By the same token, it is not good for you to be the expert on everything. With a small team it's easy for one person to become the go-to SME for everything. This is just as dangerous as having faulty DevOps and SRE practices. The company has little ability to prevent you from leaving, getting sick, forgetting things that only you touched, etc.
This is just an extension of Taylorism -- early assembly-line thinking -- where each human becomes like a very simple machine -- and therefore stupid, dull-minded, unquestioning.
That said, I think you are conflating several different issues here.
But just sticking to your first question in the title -- no, you do not need to be worried.
Unless you decide you want to be more than a coder/developer. In that case, start looking for a new job.

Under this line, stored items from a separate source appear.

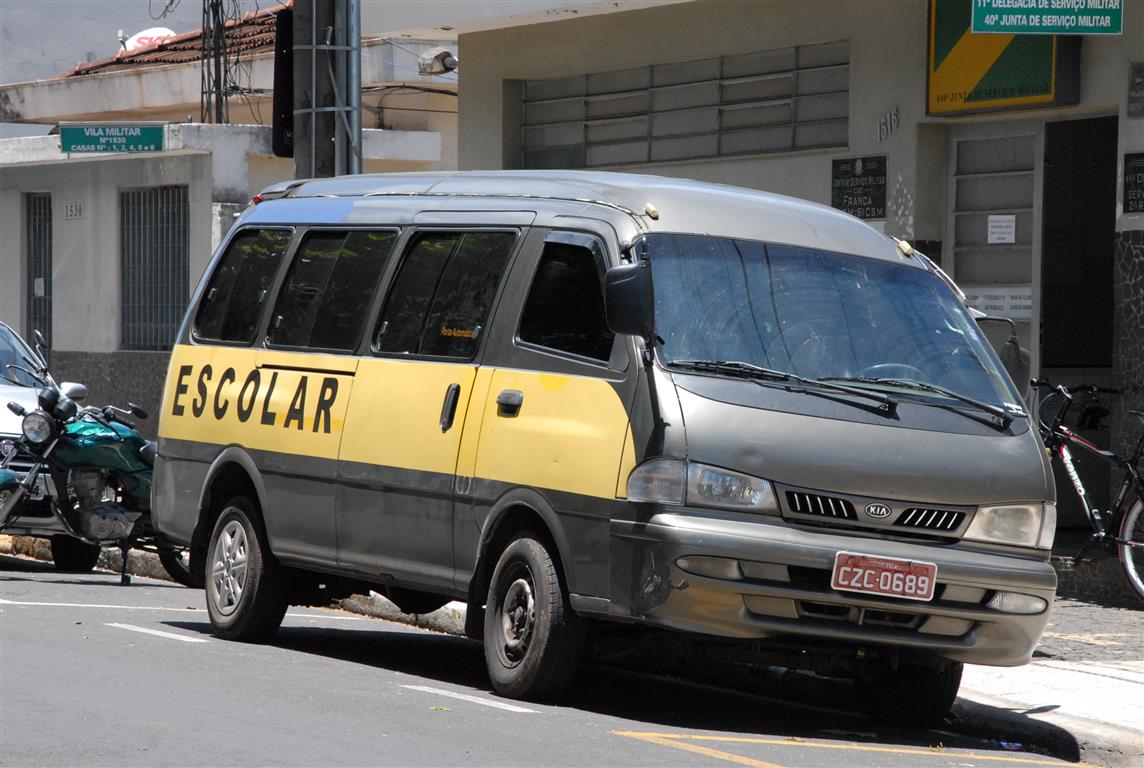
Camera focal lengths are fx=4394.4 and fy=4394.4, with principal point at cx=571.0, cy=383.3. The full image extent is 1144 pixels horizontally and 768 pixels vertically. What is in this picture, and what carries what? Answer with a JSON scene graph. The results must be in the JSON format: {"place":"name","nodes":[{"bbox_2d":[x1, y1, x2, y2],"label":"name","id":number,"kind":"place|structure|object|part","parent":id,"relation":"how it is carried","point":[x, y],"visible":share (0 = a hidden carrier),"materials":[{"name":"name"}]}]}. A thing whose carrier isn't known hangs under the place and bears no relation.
{"place":"outdoors","nodes":[
{"label":"outdoors","id":0,"kind":"place"},
{"bbox_2d":[0,0,212,83],"label":"sky","id":1,"kind":"structure","parent":0,"point":[63,63],"materials":[{"name":"grey"}]},
{"bbox_2d":[200,0,231,126],"label":"lattice tower","id":2,"kind":"structure","parent":0,"point":[209,88],"visible":0.67,"materials":[{"name":"metal"}]},
{"bbox_2d":[0,6,461,427],"label":"building","id":3,"kind":"structure","parent":0,"point":[88,345],"materials":[{"name":"paint"}]},
{"bbox_2d":[26,194,52,351],"label":"barred window","id":4,"kind":"structure","parent":3,"relation":"in","point":[50,281],"materials":[{"name":"grey metal"}]},
{"bbox_2d":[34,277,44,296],"label":"paper notice","id":5,"kind":"object","parent":4,"relation":"attached to","point":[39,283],"visible":0.86,"materials":[{"name":"white paper"}]},
{"bbox_2d":[62,200,83,219],"label":"house number sign","id":6,"kind":"object","parent":3,"relation":"attached to","point":[72,209],"visible":0.96,"materials":[{"name":"white"}]},
{"bbox_2d":[61,121,165,153],"label":"green sign","id":7,"kind":"object","parent":3,"relation":"attached to","point":[137,139],"visible":0.98,"materials":[{"name":"green metal"}]},
{"bbox_2d":[122,27,176,51],"label":"satellite dish","id":8,"kind":"object","parent":3,"relation":"on","point":[155,30],"visible":0.29,"materials":[{"name":"white metal"}]},
{"bbox_2d":[118,184,189,350],"label":"barred window","id":9,"kind":"structure","parent":3,"relation":"in","point":[124,222],"materials":[{"name":"grey metal"}]},
{"bbox_2d":[57,7,284,79],"label":"tiled roof","id":10,"kind":"structure","parent":3,"relation":"on","point":[119,61],"materials":[{"name":"tile"}]},
{"bbox_2d":[417,47,457,76],"label":"street light","id":11,"kind":"object","parent":3,"relation":"attached to","point":[442,59],"visible":0.86,"materials":[{"name":"white metal"}]},
{"bbox_2d":[0,549,1116,767],"label":"road","id":12,"kind":"structure","parent":0,"point":[7,616],"materials":[{"name":"grey asphalt"}]},
{"bbox_2d":[0,321,96,561],"label":"white car","id":13,"kind":"object","parent":12,"relation":"on","point":[7,426],"visible":0.42,"materials":[{"name":"metal"}]},
{"bbox_2d":[0,340,183,585],"label":"motorcycle","id":14,"kind":"object","parent":12,"relation":"on","point":[81,513],"visible":0.84,"materials":[{"name":"teal metal"}]},
{"bbox_2d":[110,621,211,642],"label":"road marking","id":15,"kind":"object","parent":12,"relation":"on","point":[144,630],"visible":0.93,"materials":[{"name":"white paint"}]},
{"bbox_2d":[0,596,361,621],"label":"road marking","id":16,"kind":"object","parent":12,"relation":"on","point":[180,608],"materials":[{"name":"white paint"}]},
{"bbox_2d":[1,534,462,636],"label":"curb","id":17,"kind":"structure","parent":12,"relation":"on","point":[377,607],"materials":[{"name":"grey concrete"}]},
{"bbox_2d":[405,684,538,713],"label":"road marking","id":18,"kind":"object","parent":12,"relation":"on","point":[439,690],"visible":0.94,"materials":[{"name":"white paint"}]},
{"bbox_2d":[144,166,1063,724],"label":"van","id":19,"kind":"object","parent":12,"relation":"on","point":[849,435],"visible":0.97,"materials":[{"name":"metal"}]},
{"label":"window","id":20,"kind":"part","parent":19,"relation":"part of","materials":[{"name":"black glass"}]},
{"label":"wheel","id":21,"kind":"part","parent":19,"relation":"part of","materials":[{"name":"rubber"}]},
{"label":"window","id":22,"kind":"part","parent":19,"relation":"part of","materials":[{"name":"glass"}]},
{"label":"window","id":23,"kind":"part","parent":19,"relation":"part of","materials":[{"name":"black glass"}]},
{"label":"door handle","id":24,"kind":"part","parent":19,"relation":"part of","materials":[{"name":"black plastic"}]},
{"label":"door handle","id":25,"kind":"part","parent":19,"relation":"part of","materials":[{"name":"plastic"}]},
{"label":"wheel","id":26,"kind":"part","parent":19,"relation":"part of","materials":[{"name":"black rubber"}]},
{"label":"window","id":27,"kind":"part","parent":19,"relation":"part of","materials":[{"name":"black glass"}]},
{"bbox_2d":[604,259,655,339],"label":"side mirror","id":28,"kind":"object","parent":19,"relation":"attached to","point":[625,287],"visible":0.93,"materials":[{"name":"black plastic"}]},
{"label":"headlight","id":29,"kind":"part","parent":19,"relation":"part of","materials":[{"name":"clear glass"}]},
{"label":"windshield","id":30,"kind":"part","parent":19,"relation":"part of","materials":[{"name":"glass"}]},
{"label":"bumper","id":31,"kind":"part","parent":19,"relation":"part of","materials":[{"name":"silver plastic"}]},
{"label":"grille","id":32,"kind":"part","parent":19,"relation":"part of","materials":[{"name":"plastic"}]},
{"bbox_2d":[831,551,938,600],"label":"license plate","id":33,"kind":"object","parent":19,"relation":"attached to","point":[889,576],"visible":0.97,"materials":[{"name":"red metal"}]},
{"label":"wheel","id":34,"kind":"part","parent":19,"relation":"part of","materials":[{"name":"black rubber"}]},
{"bbox_2d":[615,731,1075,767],"label":"road marking","id":35,"kind":"object","parent":12,"relation":"on","point":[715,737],"visible":0.98,"materials":[{"name":"yellow paint"}]},
{"bbox_2d":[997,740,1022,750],"label":"litter","id":36,"kind":"object","parent":12,"relation":"on","point":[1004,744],"visible":0.83,"materials":[{"name":"blue"}]},
{"bbox_2d":[408,0,1143,599],"label":"building","id":37,"kind":"structure","parent":0,"point":[1131,122],"materials":[{"name":"paint"}]},
{"bbox_2d":[519,43,849,171],"label":"louvered window","id":38,"kind":"structure","parent":37,"relation":"in","point":[648,160],"materials":[{"name":"grey metal"}]},
{"bbox_2d":[830,155,886,219],"label":"wall plaque","id":39,"kind":"object","parent":37,"relation":"attached to","point":[856,186],"visible":0.91,"materials":[{"name":"black metal"}]},
{"bbox_2d":[877,106,899,141],"label":"house number","id":40,"kind":"object","parent":37,"relation":"attached to","point":[892,115],"visible":0.97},
{"bbox_2d":[948,124,1040,379],"label":"door","id":41,"kind":"structure","parent":37,"relation":"in","point":[968,278],"materials":[{"name":"grey"}]},
{"bbox_2d":[964,286,1031,319],"label":"sign","id":42,"kind":"object","parent":41,"relation":"attached to","point":[1028,303],"visible":0.49,"materials":[{"name":"white paper"}]},
{"bbox_2d":[987,214,1016,244],"label":"paper notice","id":43,"kind":"object","parent":41,"relation":"attached to","point":[1001,236],"visible":0.96,"materials":[{"name":"white paper"}]},
{"bbox_2d":[925,0,1080,114],"label":"sign","id":44,"kind":"object","parent":37,"relation":"attached to","point":[1044,90],"visible":0.71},
{"bbox_2d":[971,0,1126,35],"label":"green sign","id":45,"kind":"object","parent":37,"relation":"attached to","point":[1015,5],"visible":0.99,"materials":[{"name":"green metal"}]},
{"bbox_2d":[1035,115,1117,536],"label":"doorway","id":46,"kind":"structure","parent":37,"relation":"in","point":[1053,361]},
{"bbox_2d":[1123,151,1143,212],"label":"wall sign","id":47,"kind":"object","parent":37,"relation":"attached to","point":[1138,171],"visible":0.97,"materials":[{"name":"black metal"}]},
{"bbox_2d":[1127,63,1143,116],"label":"wall plaque","id":48,"kind":"object","parent":37,"relation":"attached to","point":[1138,83],"visible":0.98,"materials":[{"name":"grey"}]},
{"bbox_2d":[949,594,1143,764],"label":"pavement","id":49,"kind":"structure","parent":0,"point":[1113,681],"materials":[{"name":"grey"}]},
{"bbox_2d":[1033,375,1143,605],"label":"bicycle","id":50,"kind":"object","parent":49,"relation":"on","point":[1080,489],"visible":0.85,"materials":[{"name":"black metal"}]},
{"label":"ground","id":51,"kind":"structure","parent":0},
{"bbox_2d":[291,0,359,180],"label":"utility pole","id":52,"kind":"object","parent":51,"relation":"on","point":[323,130],"visible":0.53,"materials":[{"name":"grey concrete"}]},
{"bbox_2d":[271,3,294,157],"label":"traffic light","id":53,"kind":"object","parent":52,"relation":"attached to","point":[287,113],"visible":0.41,"materials":[{"name":"black"}]},
{"bbox_2d":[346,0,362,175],"label":"metal pole","id":54,"kind":"object","parent":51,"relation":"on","point":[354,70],"visible":0.53,"materials":[{"name":"grey metal"}]}
]}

so a salary increase is justified, then, eh?
>Writing anisble scripts
Skunkworks an effort on this in your downtime and in doing so prove your capabilities, would be my suggestion.
>maintaining production instances.
If you're deploying to AWS or another cloud provider it's more than rational that it's locked down to a certain set of people (devops/SRE) made responsible for that infrastructure.
>I want to know why servers failed.
Ask for read access to your logging infrastructure?